New recycling tech to turn 6.5 million pieces of soft plastic into concrete

Image Credit: Replas @ReplasProducts

The project will be the largest-ever commercial application of the new Polyrock concrete technology.

Coles, in partnership with RMIT University, recycling organisation RED Group and mixed recycled plastic manufacturer Replas, will divert over 6.5 million pieces of soft plastic from landfills into ongoing supermarket development, the Australian retail giant announced earlier today.

Leveraging the new Polyrock concrete technology, plastic bags and soft plastic packaging recovered from the REDcycle program will be used as sustainable alternatives to aggregate minerals used in concrete.

Coles State Construction Manager Victoria Fiona Lloyd revealed that Coles collects roughly 30 million pieces of plastic monthly through the REDcycle program, “so there’s a huge opportunity to use Polyrock in other Coles developments or other construction projects.”

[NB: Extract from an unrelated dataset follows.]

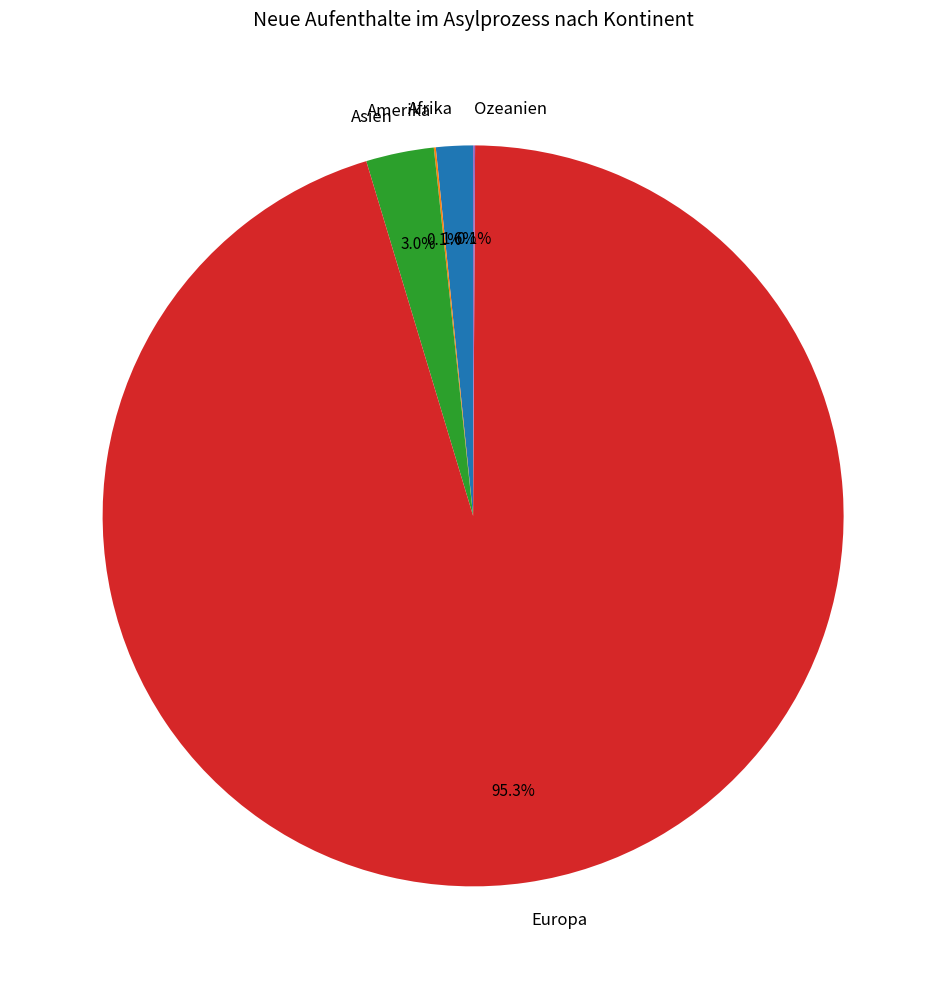

Which category has the biggest portion of the pie?

Europa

The Polyrock produced from this project will contribute to a Coles supermarket development at Cobblebank, Melbourne starting this week.

According to not-for-profit organisation Clean Up Australia, only 10 percent of the 3.5 million tonnes of soft plastic throw in the country are recycled yearly.

“We’re really proud of the work we’ve put in with REDGroup, Replas and RMIT to invest and develop this important sustainable technology designed to reduce our environmental impact,” said Lloyd.

The project, which will help repurpose more than 6.5 million pieces of soft plastic from landfills, demonstrates the technology’s potential to support a circular economy and future infrastructure projects.

“Replas has taken one of the most problematic plastics and turned it into a highly valuable, fit for purpose resource,” said Replas Managing Director Mark Jacobsen.

“We congratulate Coles for taking the steps towards a circular economy and for practicing sustainable procurement with Polyrok.”

The REDrecycle program, which now collects an average of 121 tonnes, has collected more than 1.3 billion pieces of soft plastic from landfill since 2011.